Some retailers both in the U.S. and abroad are taking steps to shift these perceptions by making strong local and cultural connections through their banners and their private brands to build a more personal relationship with shoppers. For example:

  • S. regional grocery retailer Lowes Foods has installed “Community Tables” in several stores in North Carolina. Shoppers are invited to the table to sample products from local businesses, participate in cooking classes given by local chefs, and more—all in an effort to feed shoppers’ interest in collaboration.
  • Estonia-based petrol station chain Alexela Oil introduced local farmer’s market stands in select stores. Farmers are able to book a stand free of charge and sell their home-grown goods, such as fruits, vegetables, honey, milk, juice, jam and handcrafted items.
  • Midwestern U.S. supermarket chain Hy-Vee has a meal-prepping party program that runs like a local book club. A group of five to 12 customers schedule a time to gather in a kitchen-equipped club room in the store to prepare a recipe together, and then divide up the meals for everyone to take home.

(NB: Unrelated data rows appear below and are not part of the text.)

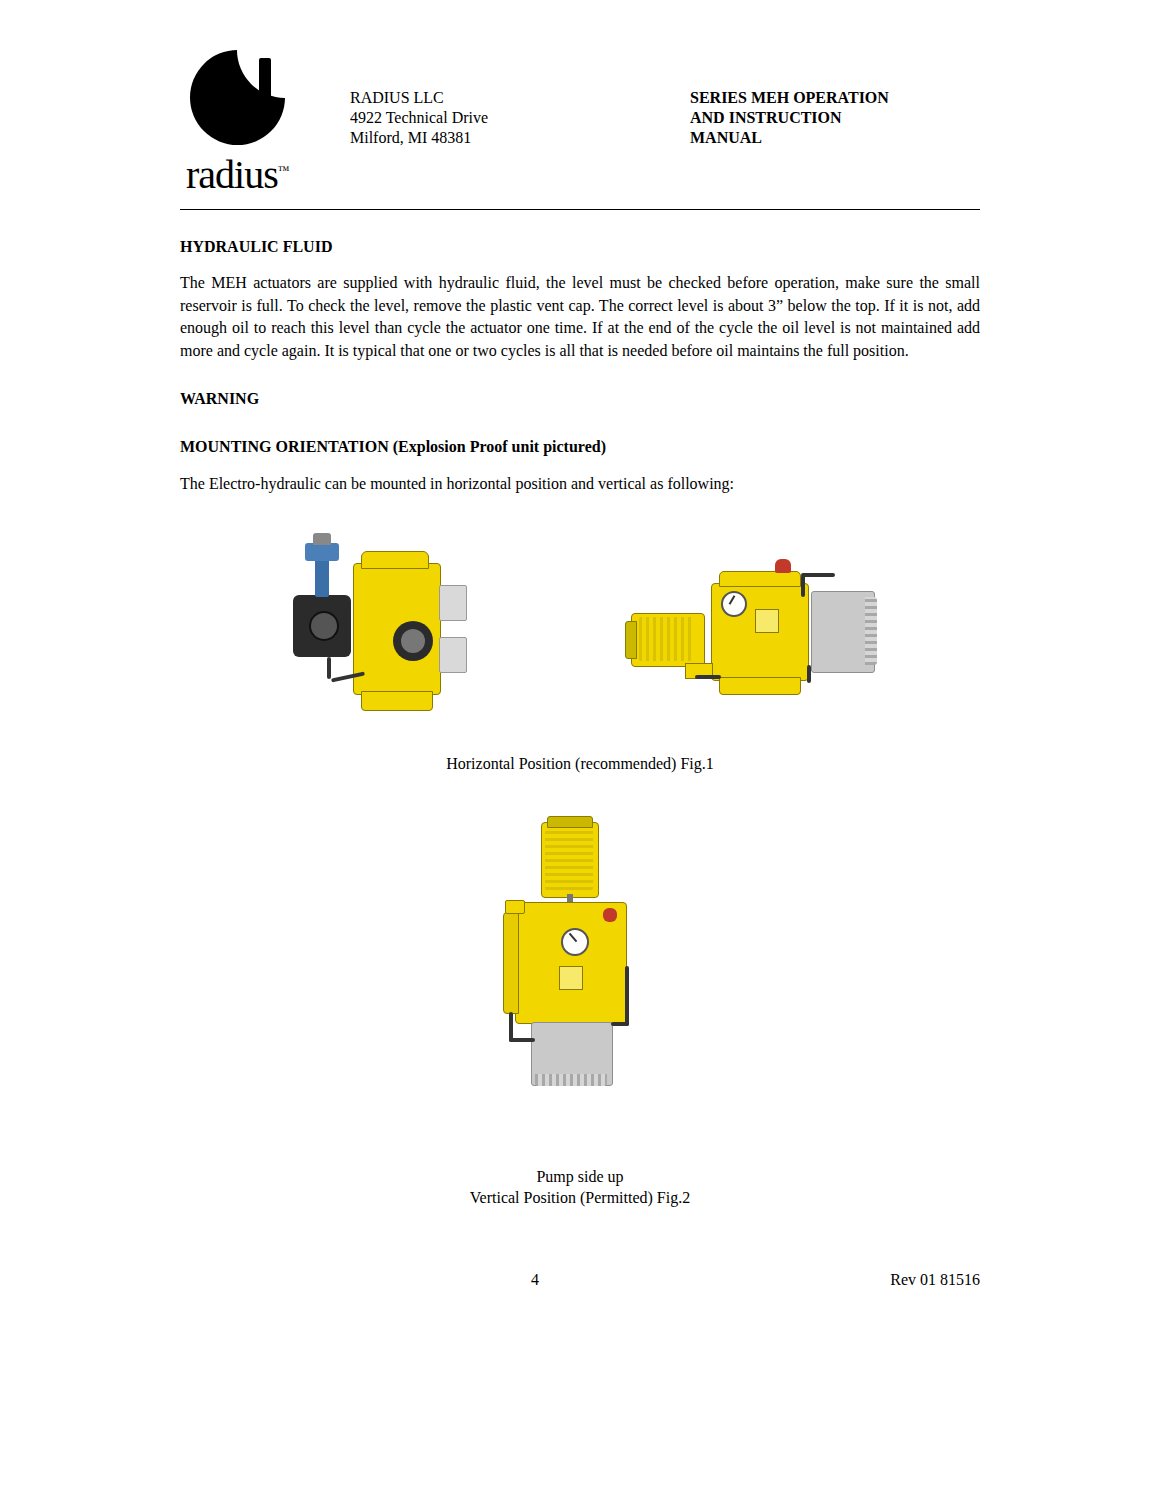radius™
RADIUS LLC
4922 Technical Drive
Milford, MI 48381
Series MEH Operation
and Instruction
Manual
Hydraulic Fluid
The MEH actuators are supplied with hydraulic fluid, the level must be checked before operation, make sure the small reservoir is full. To check the level, remove the plastic vent cap. The correct level is about 3” below the top. If it is not, add enough oil to reach this level than cycle the actuator one time. If at the end of the cycle the oil level is not maintained add more and cycle again. It is typical that one or two cycles is all that is needed before oil maintains the full position.
Warning
MOUNTING ORIENTATION (Explosion Proof unit pictured)
The Electro-hydraulic can be mounted in horizontal position and vertical as following:
Horizontal Position (recommended) Fig.1
Pump side up
Vertical Position (Permitted) Fig.2
4 Rev 01 81516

“A natural challenge with personalization is an associated incremental cost,” says Nicole Peranick, Senior Director of Thought Leadership for Daymon. “Private brands are uniquely positioned to allow for scalability and profitability of a more customized proposition for shoppers, thanks to their inherent flexibility and retail control.”

Peranick also notes that consumer skepticism of corporations and “Big Food,” coupled with trend-forward innovation in private brands from retailers like Trader Joe’s, have fueled a reconsideration of brand choice in favor of private brands.

“Not only do private brands build on a retailer’s value proposition with high-quality items at an affordable price, but they can also offer authentic solutions to make consumers’ lives easier. Private brand products that cater to consumers’ needs are well-positioned to drive sales and loyalty,” adds Peranick.